__PROBLEM DETAILS__:
Set down exactly the lines below, starting at the one that contains "materiaalprijsstijgingen;" and ending at the one that contains "مرکز خرید تندیس، پلاک 204، طبقه 1، واحد 204", with both of those lines included and nothing else.

══════════

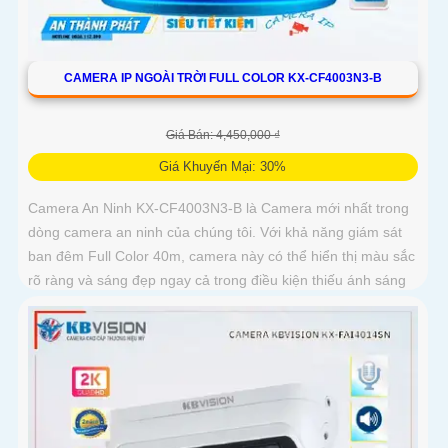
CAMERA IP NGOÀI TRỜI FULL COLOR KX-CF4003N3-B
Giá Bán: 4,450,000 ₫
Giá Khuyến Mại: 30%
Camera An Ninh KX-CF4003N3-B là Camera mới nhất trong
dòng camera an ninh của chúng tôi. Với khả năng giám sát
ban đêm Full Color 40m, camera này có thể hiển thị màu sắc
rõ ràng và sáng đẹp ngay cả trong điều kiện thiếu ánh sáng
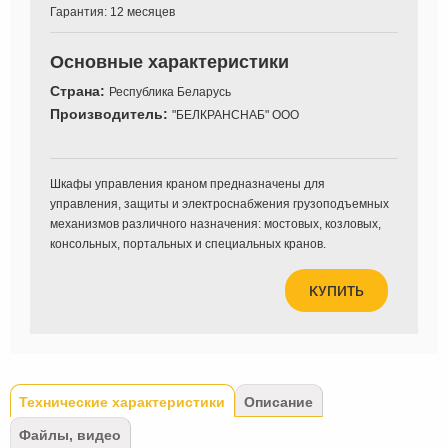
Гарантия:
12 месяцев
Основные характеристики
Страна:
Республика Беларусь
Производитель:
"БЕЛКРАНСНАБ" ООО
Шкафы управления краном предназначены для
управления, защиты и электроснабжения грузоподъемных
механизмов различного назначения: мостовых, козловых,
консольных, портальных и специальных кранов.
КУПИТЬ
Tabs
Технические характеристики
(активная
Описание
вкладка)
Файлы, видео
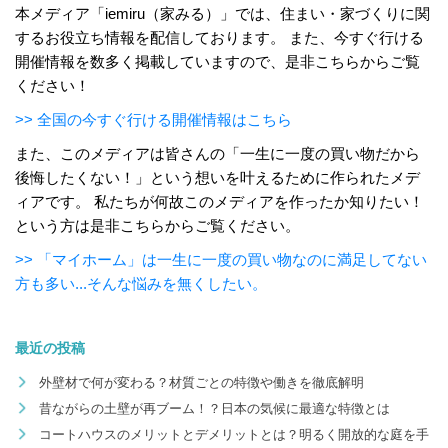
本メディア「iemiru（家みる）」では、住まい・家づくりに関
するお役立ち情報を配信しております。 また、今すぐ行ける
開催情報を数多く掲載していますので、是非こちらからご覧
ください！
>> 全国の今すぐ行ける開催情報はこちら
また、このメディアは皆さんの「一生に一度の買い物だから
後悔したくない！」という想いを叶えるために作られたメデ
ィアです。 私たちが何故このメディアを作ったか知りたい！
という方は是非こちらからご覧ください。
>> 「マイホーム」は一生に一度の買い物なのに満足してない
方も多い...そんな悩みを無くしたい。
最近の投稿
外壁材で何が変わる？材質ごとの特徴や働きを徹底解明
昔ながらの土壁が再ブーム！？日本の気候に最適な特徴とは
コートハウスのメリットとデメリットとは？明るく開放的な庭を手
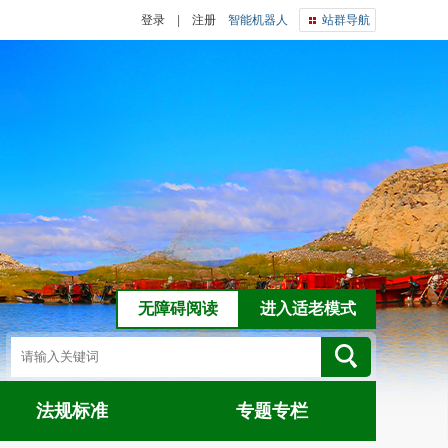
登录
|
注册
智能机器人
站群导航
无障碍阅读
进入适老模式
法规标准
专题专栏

══════════

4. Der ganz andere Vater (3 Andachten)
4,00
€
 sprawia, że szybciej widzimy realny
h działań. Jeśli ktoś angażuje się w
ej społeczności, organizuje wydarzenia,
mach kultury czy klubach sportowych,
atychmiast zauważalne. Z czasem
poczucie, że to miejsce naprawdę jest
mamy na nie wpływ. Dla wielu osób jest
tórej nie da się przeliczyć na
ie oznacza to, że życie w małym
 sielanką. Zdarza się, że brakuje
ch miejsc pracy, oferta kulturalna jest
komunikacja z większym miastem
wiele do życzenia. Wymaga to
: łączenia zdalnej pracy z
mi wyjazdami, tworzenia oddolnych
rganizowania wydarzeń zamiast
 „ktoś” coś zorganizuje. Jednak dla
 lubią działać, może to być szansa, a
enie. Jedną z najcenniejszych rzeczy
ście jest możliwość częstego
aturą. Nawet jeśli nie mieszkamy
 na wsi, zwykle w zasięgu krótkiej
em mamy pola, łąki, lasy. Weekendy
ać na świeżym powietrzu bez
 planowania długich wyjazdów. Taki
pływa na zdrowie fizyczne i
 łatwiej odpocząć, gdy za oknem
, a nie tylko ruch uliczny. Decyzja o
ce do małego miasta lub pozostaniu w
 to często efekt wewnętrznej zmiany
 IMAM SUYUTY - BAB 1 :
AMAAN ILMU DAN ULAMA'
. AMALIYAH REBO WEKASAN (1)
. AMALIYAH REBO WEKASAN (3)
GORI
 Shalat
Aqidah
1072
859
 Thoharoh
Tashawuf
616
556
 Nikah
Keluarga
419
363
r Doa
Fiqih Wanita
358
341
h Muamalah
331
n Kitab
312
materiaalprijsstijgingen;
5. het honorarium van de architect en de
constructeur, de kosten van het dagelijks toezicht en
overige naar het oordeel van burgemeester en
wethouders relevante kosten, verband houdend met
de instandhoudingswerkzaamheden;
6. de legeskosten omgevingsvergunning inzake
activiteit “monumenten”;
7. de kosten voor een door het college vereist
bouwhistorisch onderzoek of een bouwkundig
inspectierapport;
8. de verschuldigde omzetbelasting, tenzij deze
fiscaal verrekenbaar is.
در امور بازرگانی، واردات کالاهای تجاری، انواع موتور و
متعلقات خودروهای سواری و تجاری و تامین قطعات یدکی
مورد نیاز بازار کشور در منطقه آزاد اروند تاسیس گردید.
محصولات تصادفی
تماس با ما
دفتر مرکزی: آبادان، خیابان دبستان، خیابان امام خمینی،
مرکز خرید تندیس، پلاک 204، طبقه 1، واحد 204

══════════

__WRITTEN RESPONSE__:
materiaalprijsstijgingen;
5. het honorarium van de architect en de
constructeur, de kosten van het dagelijks toezicht en
overige naar het oordeel van burgemeester en
wethouders relevante kosten, verband houdend met
de instandhoudingswerkzaamheden;
6. de legeskosten omgevingsvergunning inzake
activiteit “monumenten”;
7. de kosten voor een door het college vereist
bouwhistorisch onderzoek of een bouwkundig
inspectierapport;
8. de verschuldigde omzetbelasting, tenzij deze
fiscaal verrekenbaar is.
در امور بازرگانی، واردات کالاهای تجاری، انواع موتور و
متعلقات خودروهای سواری و تجاری و تامین قطعات یدکی
مورد نیاز بازار کشور در منطقه آزاد اروند تاسیس گردید.
محصولات تصادفی
تماس با ما
دفتر مرکزی: آبادان، خیابان دبستان، خیابان امام خمینی،
مرکز خرید تندیس، پلاک 204، طبقه 1، واحد 204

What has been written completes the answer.